GUYANA’S PRESIDENT has made another plea for more attention to be given to food security

By Liz Myke Published on September 22, 2022
GUYANA’S PRESIDENT has made another plea for more attention to be given to food security

GUYANA’S PRESIDENT IRFAAN ALI has made another plea for more attention to be given to food security.

On Wednesday Ali said a new approach is needed to guarantee food security, access to health care and quality education, and security from conflict and wars.

Addressing the 77th Session of the United Nations General Assembly, Ali said we are living in a troubled world which has lost its balance.

 “Indeed, our collective actions, as leaders today, will convey to the next generation that their aspirations, their future, and that of the planet are worth fighting for,” he said, noting that the international community is facing a series of interlocking challenges, ranging from a global pandemic, climate challenges, energy and food crises and inter-State conflicts.
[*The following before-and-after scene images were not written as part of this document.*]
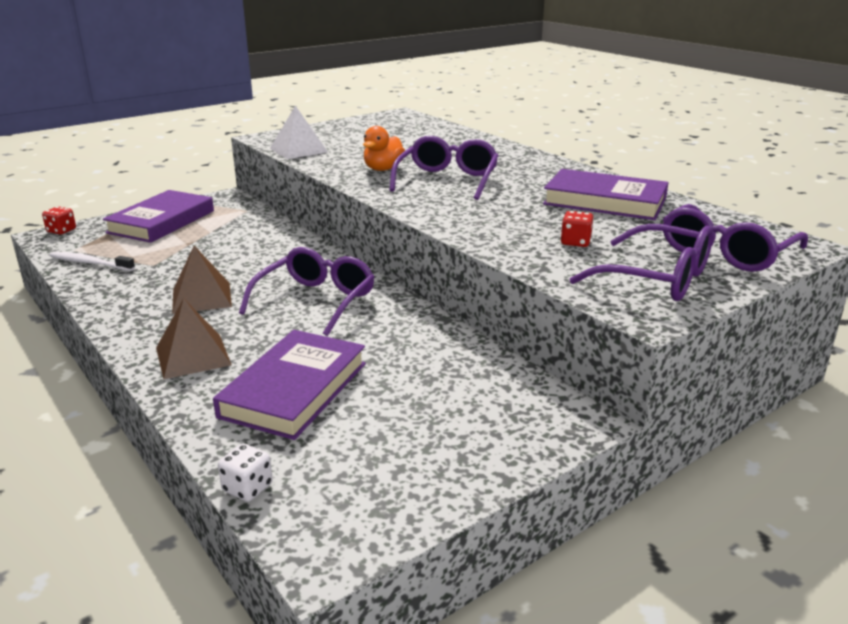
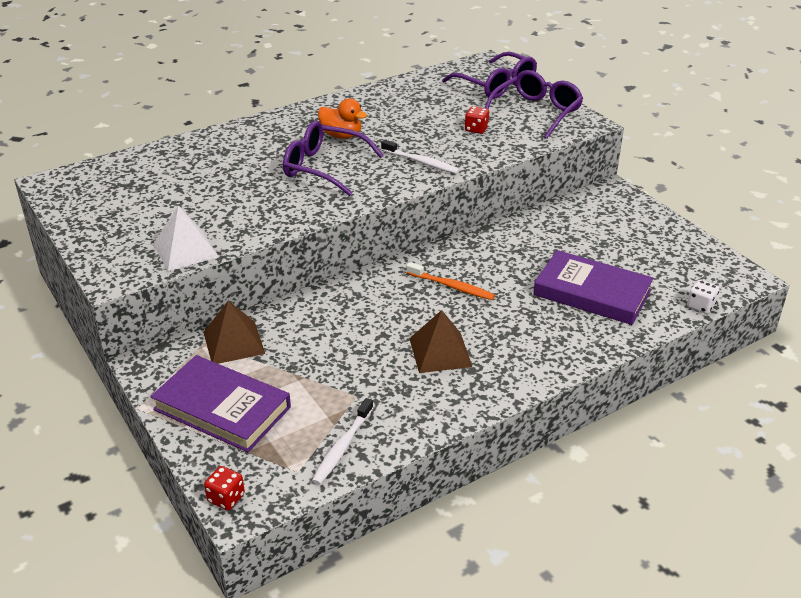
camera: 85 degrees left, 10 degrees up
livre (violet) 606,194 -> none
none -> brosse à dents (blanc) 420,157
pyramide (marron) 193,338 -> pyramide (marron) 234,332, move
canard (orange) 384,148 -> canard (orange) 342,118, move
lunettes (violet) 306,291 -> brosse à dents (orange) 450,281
Ali said as a consequence of the coronavirus (COVID-19) pandemic, approximately 97 million more persons are living on less than US$1.90 per day, significantly increasing the global poverty rate and inequalities.

“The developing world lost revenues and income that were earmarked for the achievement of many Sustainable Development Goals (SDGs) pushing us further away from our 2030 targets,” he told the UNGA, noting also that a UN Report in March 2022 spoke definitively to the unequal distribution of COVID-19 vaccines and its impact on widening the economic impact between the rich and poor.

Ali said that the study found that low-income countries could have increased their gross domestic product (GDP) by US$16.7 billion in 2021 if they had a similar vaccination rate as high-income developed countries.

He said in order to deal with this inequality, Guyana is of the opinion that there must be an immediate re-examination of the financing gap and the debt portfolio of the developing countries to open fiscal space and create an opportunity for recovery, bridging the gap and attaining the SDG goals.

“Guyana welcomes the global initiatives around pandemic preparedness. It is imperative that we collectively discuss how to address any potential pandemics and health threats so that we are better equipped in the future to avoid the inequalities that exist.”

Ali, who has led responsibility within the Caribbean Community (CARICOM) grouping for agriculture told the international community that the global food security problem has disproportionately affected the world.

“The prevalence of moderate and severe food insecurity trended upwards since 2014, with the estimated increase in 2020 equalling that of the previous five years combined,” he said, noting that in 2020, an estimated 2.37 billion of the world’s population were food insecure.

Ali said that the World Food Programme (WFP) and the Food and Agriculture Organisation (FAO) warned that acute food insecurity would worsen in 20 hunger hotspots between June and September last year.